Il mito di Luigi Pirandello al TEatro della Pergola (12/17 febbraio )

Redazione Nove da Firenze
Redazione Nove da Firenze
07 febbraio 2002 19:12
Il mito di Luigi Pirandello al TEatro della Pergola (12/17 febbraio )

L’opera incompiuta di Luigi Pirandello portà con se da sempre l’alea di un mistero ineffabile, un richiamo ineludibile alla posterità. Pensare ai Giganti della montagna è inevitabilmente riflettere in profondità sul "fare teatro", e su quanto questo "fare" trovi oggi ascolto tra le disillusioni, il cinismo, la crudeltà che il "nostro tempo” impone e a cui nessuno sa sottrarsi.
Cotrone e la sua "corte" diventano degli autoesclusi-borderline rifugiati in una villa-fortezza che, come una diga, li difende dal mondo esterno: "siamo agli orli della vita" dice Cotrone alla Compagnia della Contessa invitandoli a restare in quel luogo sospeso, fuori dal rumore e dalle regole della società che li circonda.
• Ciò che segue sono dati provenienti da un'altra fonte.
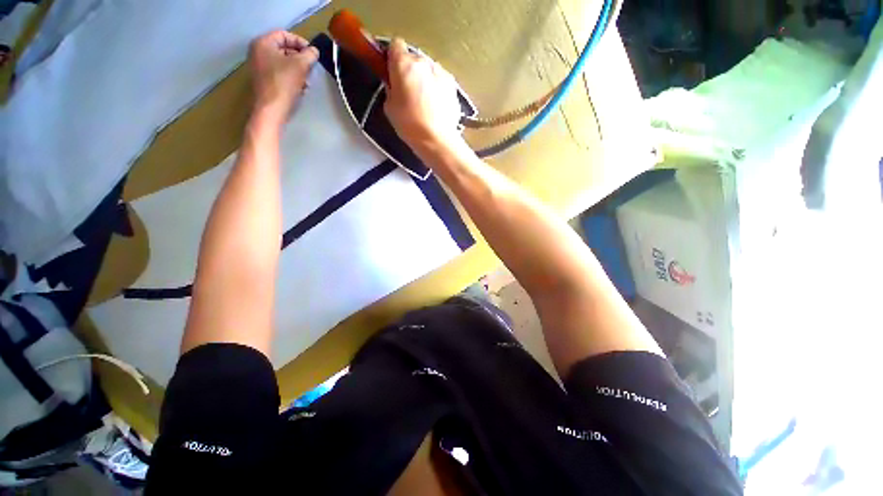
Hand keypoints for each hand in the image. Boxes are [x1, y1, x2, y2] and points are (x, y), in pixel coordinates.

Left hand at [248, 31, 318, 126]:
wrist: (271, 109)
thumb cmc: (284, 83)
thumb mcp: (300, 65)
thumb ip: (309, 55)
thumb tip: (314, 51)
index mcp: (263, 43)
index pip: (285, 35)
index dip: (301, 42)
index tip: (313, 54)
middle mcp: (258, 52)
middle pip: (284, 48)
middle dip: (300, 58)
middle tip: (311, 68)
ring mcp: (260, 67)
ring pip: (284, 62)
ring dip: (298, 70)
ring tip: (307, 80)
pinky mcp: (264, 80)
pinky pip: (280, 73)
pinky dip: (292, 78)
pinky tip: (301, 87)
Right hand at [384, 38, 463, 151]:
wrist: (436, 139)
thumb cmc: (409, 125)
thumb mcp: (389, 107)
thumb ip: (391, 89)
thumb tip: (396, 85)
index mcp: (403, 63)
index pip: (395, 45)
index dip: (392, 57)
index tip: (392, 72)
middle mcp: (424, 62)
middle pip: (414, 58)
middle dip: (410, 71)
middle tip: (408, 92)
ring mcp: (441, 72)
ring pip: (429, 69)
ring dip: (425, 79)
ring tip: (425, 102)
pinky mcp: (453, 85)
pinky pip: (441, 81)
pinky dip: (437, 88)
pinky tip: (437, 106)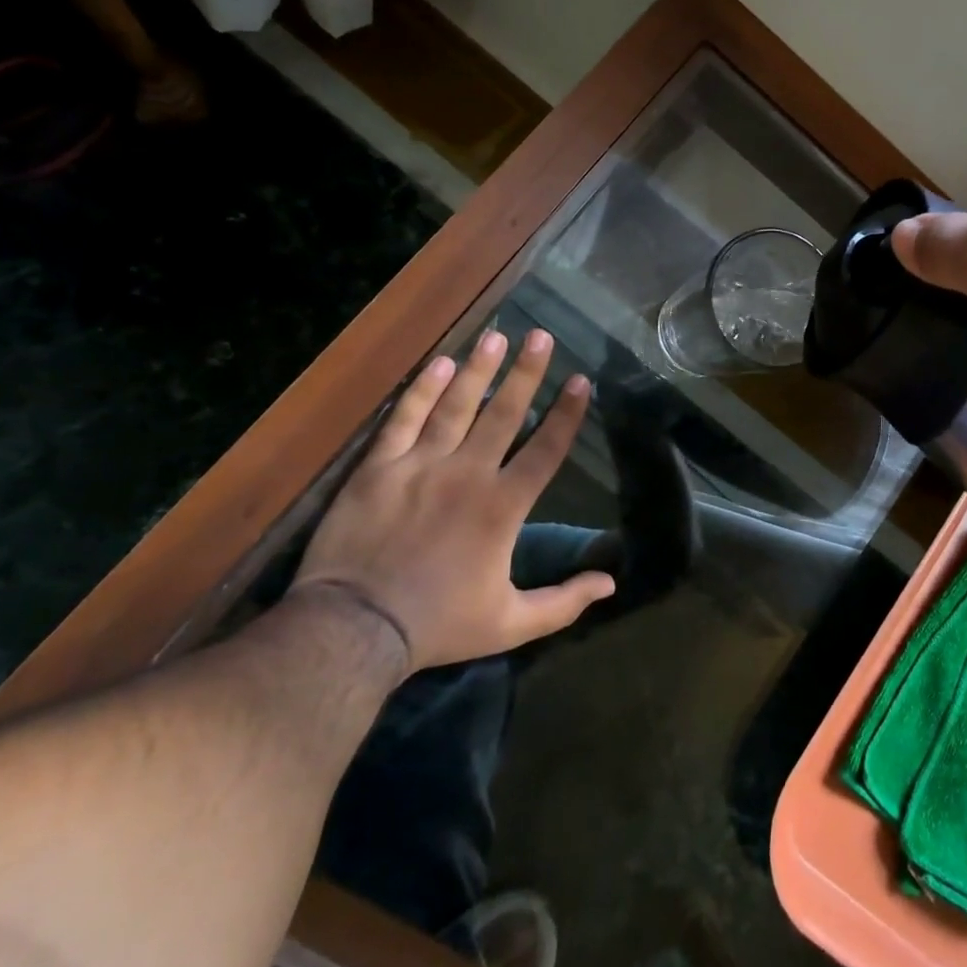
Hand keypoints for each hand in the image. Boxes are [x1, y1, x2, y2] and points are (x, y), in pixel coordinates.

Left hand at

La Compagnia, isola inaccessibile, emblema di un’arte sempre più avulsa dalla realtà, insieme di ectoplasmi colti nel momento finale di un calvario durato troppo e destinati a scomparire, esita, annaspa fino all’arrivo del Giganti e alla scelta finale di Ilse di rappresentare la Favola del figlio cambiato.
Non è facile oggi, non è forse giusto scegliere tra gli Scalognati e la Compagnia: capirne le ragioni sì, guardarli affettuosamente nel loro percorso parallelo in attesa di un incontro, di una riconciliazione che non ci sarà.


Spettacolo del disincanto ma fortemente e caparbiamente ottimista nella sua volontà di credere ancora al rito catartico della rappresentazione rimane sospeso tra favola e realtà, come Pirandello del resto ci indica. La vicenda prende corpo allo stesso modo in cui prendono corpo i fantasmi evocati da Cotrone nella stanza delle apparizioni.
Nel presente allestimento, la solennità dell’interpretazione di Mariano Rigillo abita insieme agli accenti di sofferenza sentita e di profonda commozione di Anna Teresa Rossini una struttura scenografica emisferica, girevole e grigia, che simboleggia la villa del forzato esilio dei Giganti.

La regia di Panici tende a preservare l’estrema compattezza del testo, che paradossalmente deriva dalla sua stessa incompiutezza. Nell’assecondarne le suggestioni favolose, ne mantiene tutta l’austerità, senza mai perdere il senso reale della dialettica.